EXERCISE INSTRUCTIONS: Quote the passage below on pruning a crabapple tree and eating winter roots, word for word and in full.

EXTRACT TO READ:
— BEGIN —

We only got around to pruning half our crabapple tree before the snowstorm hit. But the skies have been clear all week, setting the un-pruned suckers into relief against the now-blue, now-white sky. No more snow or rain as an excuse: get out the pruners! It’s almost spring, for heaven’s sake.
But even though I need to prune like it’s going to be spring tomorrow and more buds appear every day, we’re not there yet. Not quite.
We’re still eating like it’s winter. The cellared stuff. The roots. And I’m amazed that we’ve made it halfway through February and, still, there are some roots I haven’t eaten yet this season.
Or ever. The closest I’ve come to eating a rutabaga was when I had to write about one for a 101 writing course my freshman year of college. It was one of those inane writing prompts fabricated to make you sit down and write. Describe a rutabaga. Two pages, double-spaced. Ready, go.
No. Wait. That was the year I should have written about a rutabaga. It was my freshman roommate who had to write about that, not me.

— END —

MATERIAL PROVIDED:
— BEGIN —

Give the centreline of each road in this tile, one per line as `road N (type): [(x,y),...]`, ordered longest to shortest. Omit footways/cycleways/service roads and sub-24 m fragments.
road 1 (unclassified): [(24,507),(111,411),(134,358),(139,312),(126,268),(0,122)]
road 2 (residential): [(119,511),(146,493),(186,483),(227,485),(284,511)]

— END —

FULL RESPONSE:
We only got around to pruning half our crabapple tree before the snowstorm hit. But the skies have been clear all week, setting the un-pruned suckers into relief against the now-blue, now-white sky. No more snow or rain as an excuse: get out the pruners! It’s almost spring, for heaven’s sake.
But even though I need to prune like it’s going to be spring tomorrow and more buds appear every day, we’re not there yet. Not quite.
We’re still eating like it’s winter. The cellared stuff. The roots. And I’m amazed that we’ve made it halfway through February and, still, there are some roots I haven’t eaten yet this season.
Or ever. The closest I’ve come to eating a rutabaga was when I had to write about one for a 101 writing course my freshman year of college. It was one of those inane writing prompts fabricated to make you sit down and write. Describe a rutabaga. Two pages, double-spaced. Ready, go.
No. Wait. That was the year I should have written about a rutabaga. It was my freshman roommate who had to write about that, not me.